From Relief to Social Security: The Development of the New
Public Welfare Service
By Grace Abbott
2000/05 - Beard Books
158798038X - Paperback - Reprint - 396 pp.
This landmark book deals in a broad way with public welfare policies and the importance of civil service in the social welfare program.
Grace Abbott, who was the only social worker to head an important Federal Bureau at the time, presents various temporary and permanent plans for mitigating some of the most serious consequences of the Depression that followed the financial collapse of 1929. Many of the policies discussed are still part of our current thinking with regard to the welfare principles of a democratic government with a Federal and state system.
From a marketing blurb:
The financial collapse of 1929 brought misery and tragedy to millions of American families. From Relief to Social Security presents various plans for mitigating some of the most serious consequences of the Depression which ensued. The author, Grace Abbott, was the only social worker at the head of an important Federal bureau. Her methods of temporary and permanent relief are documented in her papers, which form the basis of this book, published by her sister after her death. The book deals in a broad way with public welfare policies and the importance of civil service in the social welfare program.

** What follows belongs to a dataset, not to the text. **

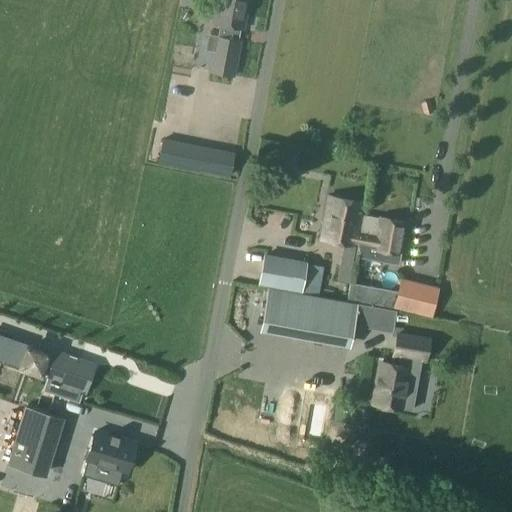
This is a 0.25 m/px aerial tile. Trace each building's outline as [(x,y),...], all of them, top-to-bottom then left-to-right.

But this is not merely a Depression story. The policies discussed are still part of our current thinking with regard to the welfare principles of a democratic government with a Federal and state system.

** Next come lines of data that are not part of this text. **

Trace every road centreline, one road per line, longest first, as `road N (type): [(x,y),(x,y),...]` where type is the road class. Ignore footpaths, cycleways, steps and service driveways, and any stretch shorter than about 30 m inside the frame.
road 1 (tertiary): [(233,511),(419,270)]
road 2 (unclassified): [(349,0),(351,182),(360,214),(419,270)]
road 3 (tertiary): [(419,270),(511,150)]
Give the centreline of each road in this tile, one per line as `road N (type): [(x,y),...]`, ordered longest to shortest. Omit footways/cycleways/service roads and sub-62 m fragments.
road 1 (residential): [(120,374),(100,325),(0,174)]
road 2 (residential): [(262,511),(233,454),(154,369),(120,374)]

No book reviews available.
Grace Abbott was born in Grand Island, Nebraska on 17th November, 1878. She was a noted teacher and social reformist. She established the Immigrants' Protective League (IPL) as well as teaching at the University of Chicago; she was then appointed as director of the child-labour division of the United States Children's Bureau before becoming director of Illinois State Immigrants Commission. Warren Harding appointed Abbott as head of the Children's Bureau in 1921 while concurrently being a member of the Advisory Committee on Traffic in Women and Children (1922-34) that had been established by the League of Nations. Abbott became then became professor of public welfare at the University of Chicago and was involved in helping Franklin D. Roosevelt draft the Social Security Act (1935). This legislation that set up a national system of old age pensions and co-ordinated federal and state action for the relief of the unemployed. She was the author of several articles and editor of several reviews. Grace Abbott died in Chicago on 19th June, 1939. From Relief to Social Security (1941) was published posthumously.